This Tuesday, the Interior Ministry began a dialogue with farmers and farmers after they blocked roads in at least 22 states across the country on Monday to demand an increase in the prices of their crops and show discontent over insecurity, according to national newspapers. It is the new stage in the struggle that the Mexican government and farmers have been carrying out since the end of October, when they began to cut off the country’s main roads to demand answers to the crisis affecting the countryside.
The controversy intensified in the last day, after the Minister of the Interior, Rosa Icela Rodríguez, disqualified Monday’s demonstrations on the grounds that they had political connotations. The head of the agency also specified that “investigative files” had been opened on the leaders of the protests over the road closures.

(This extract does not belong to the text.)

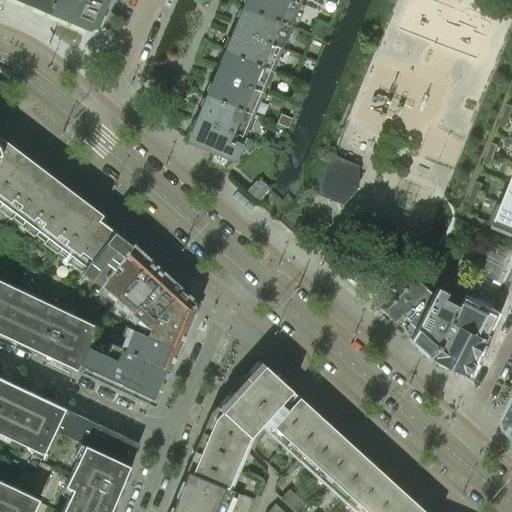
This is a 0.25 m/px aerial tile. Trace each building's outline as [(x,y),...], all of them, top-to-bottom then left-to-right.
[(23,0),(47,10),(50,0),(23,0)] [(94,24),(104,2),(99,0),(50,0),(47,10),(87,27),(94,24)] [(288,25),(297,2),(293,0),(243,0),(242,6),(288,25)] [(279,47),(288,25),(242,6),(232,28),(279,47)] [(319,38),(325,24),(317,20),(311,34),(319,38)] [(270,68),(279,47),(232,28),(224,49),(270,68)] [(260,91),(270,68),(224,49),(214,71),(260,91)] [(250,114),(260,91),(214,71),(204,95),(250,114)] [(242,135),(250,114),(204,95),(195,116),(242,135)] [(509,117),(511,110),(511,105),(506,103),(502,114),(509,117)] [(505,128),(509,117),(502,114),(498,125),(505,128)] [(228,168),(242,135),(195,116),(186,139),(212,151),(209,160),(210,161),(225,168),(228,168)] [(0,208),(80,270),(81,269),(112,229),(97,218),(101,213),(0,136),(0,208)] [(494,155),(498,145),(491,142),(486,152),(494,155)] [(489,166),(494,155),(486,152),(482,163),(489,166)] [(344,198),(358,165),(331,154),(314,193),(341,205),(344,198)] [(478,194),(483,183),(475,180),(471,191),(478,194)] [(511,185),(503,204),(511,207),(511,185)] [(474,205),(478,194),(471,191),(466,202),(474,205)] [(511,207),(503,204),(497,202),(489,222),(511,231),(511,207)] [(424,241),(427,233),(430,227),(422,224),(413,245),(421,248),(424,241)] [(97,283),(130,243),(112,229),(81,269),(97,283)] [(511,249),(493,241),(478,273),(499,283),(511,256),(511,249)] [(114,297),(146,258),(130,243),(97,283),(93,287),(101,294),(105,289),(114,297)] [(393,269),(376,253),(370,259),(387,275),(393,269)] [(130,310),(162,272),(146,258),(114,297),(110,302),(116,307),(120,302),(130,310)] [(29,277),(33,268),(24,265),(20,274),(29,277)] [(395,320),(400,315),(405,319),(409,323),(415,328),(432,293),(400,266),(370,300),(394,321),(395,320)] [(145,323),(177,286),(162,272),(130,310),(125,315),(132,321),(136,316),(145,323)] [(0,320),(14,287),(0,280),(0,320)] [(431,357),(461,296),(436,284),(433,291),(432,293),(415,328),(410,337),(410,339),(431,357)] [(177,349),(194,308),(192,300),(177,286),(145,323),(138,331),(177,349)] [(0,333),(27,347),(46,302),(14,287),(0,320),(0,333)] [(464,374),(495,314),(484,308),(461,296),(431,357),(433,358),(432,359),(436,362),(441,365),(446,366),(446,365),(464,374)] [(73,368),(90,332),(93,324),(46,302),(27,347),(73,368)] [(400,315),(395,320),(400,325),(405,319),(400,315)] [(409,323),(404,328),(409,333),(410,334),(410,335),(410,336),(410,337),(415,328),(409,323)] [(177,349),(138,331),(125,325),(121,334),(127,337),(123,347),(132,352),(169,369),(177,349)] [(169,369),(132,352),(123,347),(90,332),(73,368),(116,389),(153,406),(169,369)] [(249,436),(263,420),(361,511),(425,511),(282,382),(284,380),(277,373),(275,375),(258,359),(243,376),(249,381),(237,395),(231,389),(211,411),(186,470),(226,487),(249,436)] [(0,418),(16,385),(0,377),(0,418)] [(54,430),(64,408),(16,385),(0,418),(0,432),(43,453),(54,430)] [(91,447),(101,426),(64,408),(54,430),(84,444),(91,447)] [(128,465),(138,443),(101,426),(91,447),(128,465)] [(108,511),(128,465),(91,447),(84,444),(64,485),(71,489),(67,497),(101,511),(108,511)] [(223,511),(227,503),(233,490),(226,487),(186,470),(182,480),(180,479),(173,496),(175,496),(171,506),(170,505),(166,511),(223,511)] [(0,511),(31,511),(38,499),(0,481),(0,511)] [(303,504),(287,490),(280,498),(295,511),(303,504)] [(101,511),(67,497),(59,511),(101,511)]
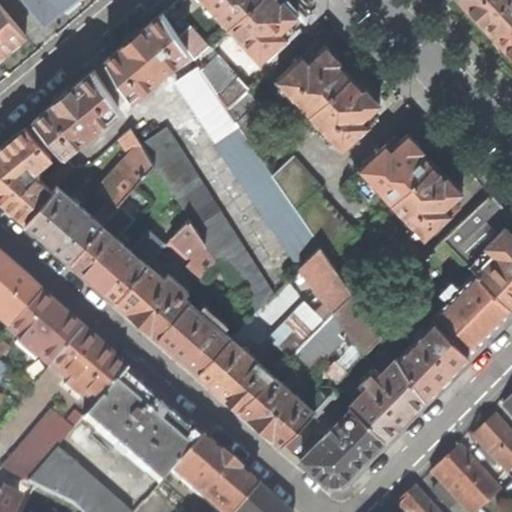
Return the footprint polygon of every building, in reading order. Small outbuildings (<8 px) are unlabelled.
[(29,0),(45,18),(64,3),(69,5),(75,0),(29,0)] [(203,0),(228,27),(256,0),(203,0)] [(282,0),(281,2),(279,0),(256,0),(228,27),(261,63),(287,38),(282,32),(298,17),(286,4),(282,0)] [(511,0),(459,0),(468,9),(465,12),(471,18),(480,28),(483,25),(494,37),(511,19),(511,0)] [(0,56),(8,50),(26,35),(0,4),(0,56)] [(106,59),(130,97),(188,50),(178,35),(162,12),(142,29),(141,27),(133,33),(125,40),(127,42),(106,59)] [(511,19),(494,37),(507,50),(506,51),(505,57),(509,60),(511,63),(511,19)] [(194,58),(209,45),(190,24),(178,35),(188,50),(194,58)] [(277,80),(309,114),(351,76),(339,65),(341,63),(331,52),(326,47),(309,61),(304,56),(277,80)] [(200,67),(227,108),(249,88),(216,52),(200,67)] [(238,124),(227,108),(200,67),(199,66),(176,81),(215,140),(238,124)] [(34,119),(63,153),(118,107),(94,69),(72,87),(71,87),(63,93),(56,99),(56,101),(34,119)] [(343,151),(369,126),(364,121),(380,105),(370,94),(365,89),(363,90),(351,76),(309,114),(343,151)] [(254,147),(279,124),(248,90),(250,89),(249,88),(227,108),(238,124),(254,147)] [(254,147),(238,124),(215,140),(213,142),(299,268),(300,267),(321,245),(296,209),(273,175),(254,147)] [(0,196),(1,197),(27,220),(52,189),(38,176),(39,168),(52,157),(27,126),(26,127),(25,126),(0,147),(0,196)] [(220,268),(227,279),(242,302),(251,316),(273,294),(240,244),(166,127),(141,143),(155,165),(188,217),(220,268)] [(105,205),(94,217),(102,224),(120,204),(155,165),(141,143),(132,128),(119,139),(129,154),(93,194),(105,205)] [(360,169),(392,203),(433,165),(422,153),(424,152),(415,142),(408,135),(392,150),(386,144),(374,156),(375,156),(360,169)] [(273,175),(296,209),(317,190),(321,186),(293,157),(273,175)] [(446,178),(433,165),(392,203),(425,239),(439,226),(452,214),(447,209),(463,194),(452,182),(447,177),(446,178)] [(72,258),(102,224),(94,217),(58,185),(53,189),(52,189),(27,220),(50,240),(61,250),(62,249),(72,258)] [(331,260),(357,235),(317,190),(296,209),(321,245),(331,260)] [(511,308),(511,217),(490,195),(442,239),(454,251),(475,272),(511,308)] [(120,204),(102,224),(118,238),(136,218),(120,204)] [(188,217),(166,242),(177,252),(182,246),(186,249),(179,257),(206,282),(220,268),(188,217)] [(102,224),(72,258),(81,266),(81,267),(90,275),(104,287),(105,286),(117,297),(147,263),(130,249),(118,238),(102,224)] [(149,228),(130,249),(147,263),(165,243),(149,228)] [(442,239),(433,248),(445,259),(454,251),(442,239)] [(331,260),(321,245),(300,267),(325,300),(315,310),(305,302),(270,338),(289,356),(294,351),(353,292),(331,260)] [(370,299),(391,282),(360,246),(339,263),(370,299)] [(0,322),(7,329),(37,295),(11,273),(0,262),(0,322)] [(138,315),(159,333),(189,301),(183,295),(187,290),(168,273),(164,278),(147,263),(117,297),(138,315)] [(211,296),(227,279),(220,268),(206,282),(202,287),(211,296)] [(493,328),(511,309),(511,308),(475,272),(458,289),(451,282),(440,293),(447,300),(432,316),(435,319),(469,353),(493,328)] [(383,335),(353,292),(294,351),(313,370),(343,337),(338,332),(345,325),(366,352),(383,335)] [(37,355),(49,365),(79,331),(60,315),(37,295),(7,329),(18,338),(15,342),(34,359),(37,355)] [(188,358),(200,369),(231,337),(222,330),(226,325),(217,317),(213,321),(207,317),(212,312),(204,305),(199,310),(189,301),(159,333),(179,351),(178,351),(181,354),(187,359),(188,358)] [(230,314),(242,325),(251,316),(242,302),(230,314)] [(465,357),(469,353),(435,319),(397,356),(425,397),(465,357)] [(81,394),(94,405),(124,371),(100,350),(79,331),(49,365),(65,380),(62,384),(78,398),(81,394)] [(227,392),(226,394),(240,406),(272,374),(231,337),(200,369),(219,385),(227,392)] [(404,419),(425,397),(397,356),(381,372),(376,367),(360,383),(364,388),(350,403),(353,406),(385,438),(404,419)] [(94,405),(82,418),(159,485),(170,471),(200,438),(155,398),(124,371),(94,405)] [(314,411),(272,374),(240,406),(258,421),(282,443),(303,422),(313,411),(314,411)] [(324,421),(345,399),(335,389),(314,411),(313,411),(324,421)] [(511,396),(503,405),(511,415),(511,396)] [(366,458),(385,438),(353,406),(301,459),(328,482),(342,482),(355,469),(356,470),(364,462),(367,459),(366,458)] [(50,410),(0,468),(27,481),(55,449),(73,429),(50,410)] [(503,469),(511,461),(511,435),(494,415),(485,424),(473,436),(484,448),(480,451),(492,464),(495,460),(503,469)] [(293,452),(312,432),(303,422),(282,443),(293,452)] [(228,462),(200,438),(170,471),(216,511),(234,511),(257,487),(228,462)] [(474,511),(499,489),(458,446),(442,460),(430,471),(440,482),(432,489),(449,507),(457,500),(467,511),(474,511)] [(129,511),(55,449),(27,481),(72,503),(79,511),(129,511)] [(0,511),(10,511),(18,495),(0,487),(0,511)] [(285,511),(257,487),(234,511),(285,511)] [(435,511),(414,489),(405,498),(398,504),(405,511),(435,511)]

The response to those words didn’t take long to arrive. The representative of Chihuahua producers and former federal deputy of the Labor Party (PT), Eraclio Rodríguez, reacted strongly: “To say that there are interests of political parties is the stupidest speech I have ever heard.” President Claudia Sheinbaum assured on Tuesday, in her usual morning conference, that Icela Rodríguez’s statements had been misinterpreted. “We don’t persecute anyone who demonstrates,” he defended.
Reform recorded the disagreement between the National Front for the Relief of the Mexican Countryside and the National Association of Transporters, the two large groups that called for the roadblocks, which they reported to the farmers of Guanajuato, led by Mauricio Pérez, shortly before entering the dialogue table. “Those who entered from Guanajuato do not represent the Front, they are the same ones who agreed with the Government on the 950 pesos of support and the Government came out to say publicly that they had already agreed with them. Those are moving separately!”, declared Rodríguez, also a leader of the Front, in statements collected by the newspaper.